We can check that we correctly modified ammonium, nitrate, ldon, and lpon values by looking at all of those values in our dataframe

In [21]:
df.head()

Unnamed: 0,index,0,n_tokens
0,389,0.00\n,1
1,390,6.400E+02 6.400E+02 3.107E+01 3.107E+01 5.635...,193
2,391,3.730E+00 3.730E+00 5.939E+00 5.939E+00 5.939...,193
3,392,0.000E+00 0.000E+00 0.000E+00 0.000E+00 0.000...,193
4,393,0.000E+00 0.000E+00 0.000E+00 0.000E+00 0.000...,193


Mark the line number (out of 35) for the parameters that we change.

In [22]:
# 14. Ammonium (NH4)
ammonium_index = 14
# 15. Nitrate + Nitrite (NO3+NO2)
nitrate_index = 15
# 17. Labile DON (Labile dissolved organic nitrogen)
ldon_index = 17
# 19. Labile PON (Labile particular organic nitrogen)
lpon_index = 19

In [23]:
df.head()

Unnamed: 0,index,0,n_tokens
0,389,0.00\n,1
1,390,6.400E+02 6.400E+02 3.107E+01 3.107E+01 5.635...,193
2,391,3.730E+00 3.730E+00 5.939E+00 5.939E+00 5.939...,193
3,392,0.000E+00 0.000E+00 0.000E+00 0.000E+00 0.000...,193
4,393,0.000E+00 0.000E+00 0.000E+00 0.000E+00 0.000...,193


We create a new column to represent the "parameter index", or the number of the line for each timestep. IE, for any timestep, the line containing the timestep value will have an `n_param` value of 0. Similarly, for any timestep, the line containing the ammonium value will have an `n_param` value of 14.

In [24]:
df['n_param'] = list(df.index % 36)

Now we look at the 119th (and 126th) token on every line that contain ammonium, nitrate, ldon, and lpon values. 
119 and 126 correspond to the South King and West Point point sources.

In [25]:
df[df.n_param == ammonium_index][0].apply(lambda x: x.split()[119]).unique()
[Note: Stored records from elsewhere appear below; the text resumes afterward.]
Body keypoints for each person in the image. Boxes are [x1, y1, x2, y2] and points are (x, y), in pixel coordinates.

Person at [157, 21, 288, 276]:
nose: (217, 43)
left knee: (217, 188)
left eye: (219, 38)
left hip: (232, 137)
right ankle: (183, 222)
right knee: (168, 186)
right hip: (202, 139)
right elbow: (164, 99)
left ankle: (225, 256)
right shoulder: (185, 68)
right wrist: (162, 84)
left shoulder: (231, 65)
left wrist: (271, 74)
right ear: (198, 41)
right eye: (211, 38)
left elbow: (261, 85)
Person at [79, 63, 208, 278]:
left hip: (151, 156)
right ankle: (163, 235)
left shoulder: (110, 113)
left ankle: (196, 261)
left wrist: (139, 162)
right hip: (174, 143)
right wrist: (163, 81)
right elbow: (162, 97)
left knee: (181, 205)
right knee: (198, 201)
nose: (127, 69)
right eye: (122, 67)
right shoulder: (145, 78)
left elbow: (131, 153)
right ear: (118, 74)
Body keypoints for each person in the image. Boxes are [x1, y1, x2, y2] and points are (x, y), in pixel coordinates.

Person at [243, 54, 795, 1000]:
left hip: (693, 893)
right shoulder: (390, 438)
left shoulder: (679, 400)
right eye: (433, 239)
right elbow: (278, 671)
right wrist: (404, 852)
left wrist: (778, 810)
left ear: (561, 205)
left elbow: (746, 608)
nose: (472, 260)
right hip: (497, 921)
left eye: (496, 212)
array(['2.500E+01'], dtype=object)

In [29]:
df[df.n_param == ammonium_index][0].apply(lambda x: x.split()[126]).unique()

array(['2.500E+01'], dtype=object)

In [30]:
df[df.n_param == nitrate_index][0].apply(lambda x: x.split()[119]).unique()
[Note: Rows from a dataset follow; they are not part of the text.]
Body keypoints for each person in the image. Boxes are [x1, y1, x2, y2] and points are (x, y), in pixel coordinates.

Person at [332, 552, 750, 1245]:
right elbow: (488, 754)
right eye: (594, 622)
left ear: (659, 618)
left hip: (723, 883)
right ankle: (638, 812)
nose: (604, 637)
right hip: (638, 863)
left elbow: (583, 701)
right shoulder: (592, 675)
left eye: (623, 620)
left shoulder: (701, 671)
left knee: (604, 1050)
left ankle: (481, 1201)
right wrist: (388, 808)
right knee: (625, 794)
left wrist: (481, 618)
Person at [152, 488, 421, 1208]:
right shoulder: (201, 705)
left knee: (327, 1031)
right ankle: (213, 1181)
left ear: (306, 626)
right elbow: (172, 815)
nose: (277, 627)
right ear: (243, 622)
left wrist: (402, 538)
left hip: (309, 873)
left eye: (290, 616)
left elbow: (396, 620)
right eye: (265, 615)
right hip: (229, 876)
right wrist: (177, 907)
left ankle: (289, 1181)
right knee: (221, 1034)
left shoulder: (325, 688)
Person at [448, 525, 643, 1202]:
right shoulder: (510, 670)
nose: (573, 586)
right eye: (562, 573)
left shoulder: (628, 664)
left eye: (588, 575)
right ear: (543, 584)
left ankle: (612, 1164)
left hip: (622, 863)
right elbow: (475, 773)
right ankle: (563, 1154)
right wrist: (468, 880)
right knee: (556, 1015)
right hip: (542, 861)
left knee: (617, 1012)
array(['4.000E+00'], dtype=object)

In [31]:
df[df.n_param == nitrate_index][0].apply(lambda x: x.split()[126]).unique()

array(['4.000E+00'], dtype=object)

In [32]:
df[df.n_param == ldon_index][0].apply(lambda x: x.split()[119]).unique()

array(['2.000E+00'], dtype=object)

In [33]:
df[df.n_param == ldon_index][0].apply(lambda x: x.split()[126]).unique()

array(['2.000E+00'], dtype=object)

In [28]:
df[df.n_param == lpon_index][0].apply(lambda x: x.split()[119]).unique()

array(['1.000E+00'], dtype=object)

In [34]:
df[df.n_param == lpon_index][0].apply(lambda x: x.split()[126]).unique()

array(['1.000E+00'], dtype=object)

We should observe only one unique value for each line of code run above. These values should match the concentrations that we provided in the `modify_ssm_inputs.ipynb` notebook.